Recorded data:
*-*-*
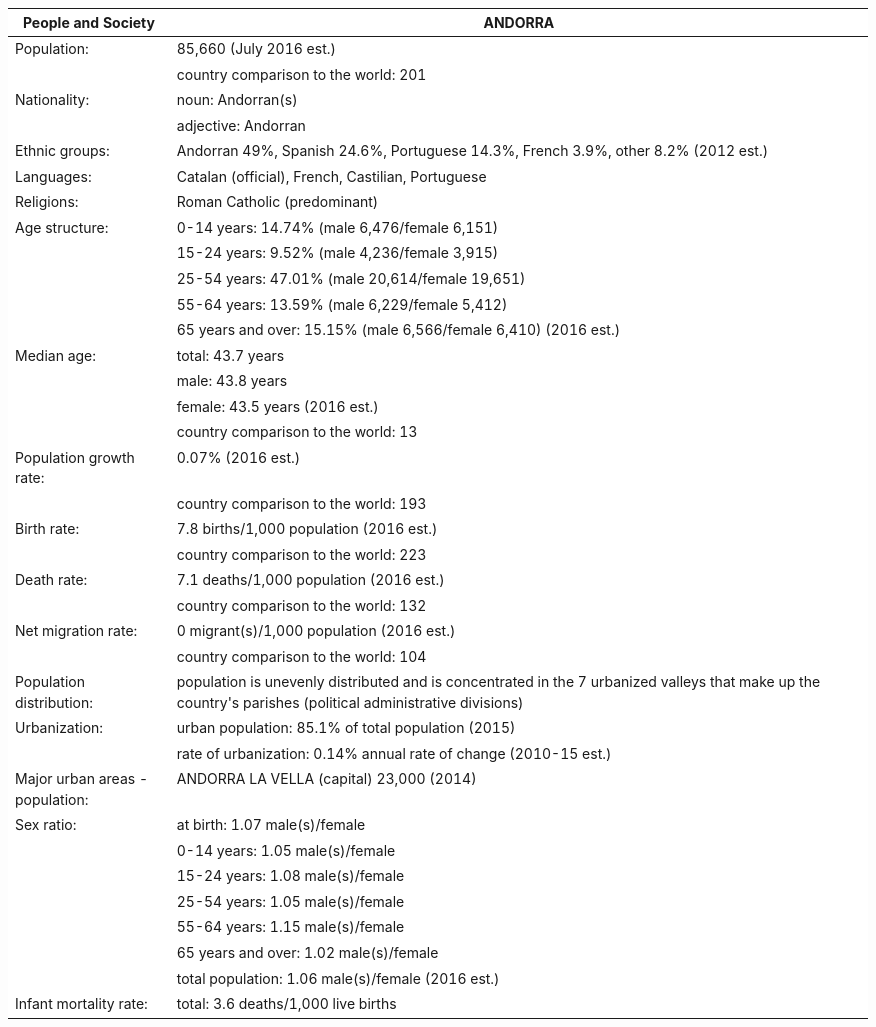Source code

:| People and Society | ANDORRA |
| --- | --- |
| Population: | 85,660 (July 2016 est.) |
| | country comparison to the world: 201 |
| Nationality: | noun: Andorran(s) |
| | adjective: Andorran |
| Ethnic groups: | Andorran 49%, Spanish 24.6%, Portuguese 14.3%, French 3.9%, other 8.2% (2012 est.) |
| Languages: | Catalan (official), French, Castilian, Portuguese |
| Religions: | Roman Catholic (predominant) |
| Age structure: | 0-14 years: 14.74% (male 6,476/female 6,151) |
| | 15-24 years: 9.52% (male 4,236/female 3,915) |
| | 25-54 years: 47.01% (male 20,614/female 19,651) |
| | 55-64 years: 13.59% (male 6,229/female 5,412) |
| | 65 years and over: 15.15% (male 6,566/female 6,410) (2016 est.) |
| Median age: | total: 43.7 years |
| | male: 43.8 years |
| | female: 43.5 years (2016 est.) |
| | country comparison to the world: 13 |
| Population growth rate: | 0.07% (2016 est.) |
| | country comparison to the world: 193 |
| Birth rate: | 7.8 births/1,000 population (2016 est.) |
| | country comparison to the world: 223 |
| Death rate: | 7.1 deaths/1,000 population (2016 est.) |
| | country comparison to the world: 132 |
| Net migration rate: | 0 migrant(s)/1,000 population (2016 est.) |
| | country comparison to the world: 104 |
| Population distribution: | population is unevenly distributed and is concentrated in the 7 urbanized valleys that make up the country's parishes (political administrative divisions) |
| Urbanization: | urban population: 85.1% of total population (2015) |
| | rate of urbanization: 0.14% annual rate of change (2010-15 est.) |
| Major urban areas - population: | ANDORRA LA VELLA (capital) 23,000 (2014) |
| Sex ratio: | at birth: 1.07 male(s)/female |
| | 0-14 years: 1.05 male(s)/female |
| | 15-24 years: 1.08 male(s)/female |
| | 25-54 years: 1.05 male(s)/female |
| | 55-64 years: 1.15 male(s)/female |
| | 65 years and over: 1.02 male(s)/female |
| | total population: 1.06 male(s)/female (2016 est.) |
| Infant mortality rate: | total: 3.6 deaths/1,000 live births |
*-*-*
■ The task:
Return each line in the records that holds the string "births".

■ Answer to the exercise:
| Birth rate: | 7.8 births/1,000 population (2016 est.) |
| Infant mortality rate: | total: 3.6 deaths/1,000 live births |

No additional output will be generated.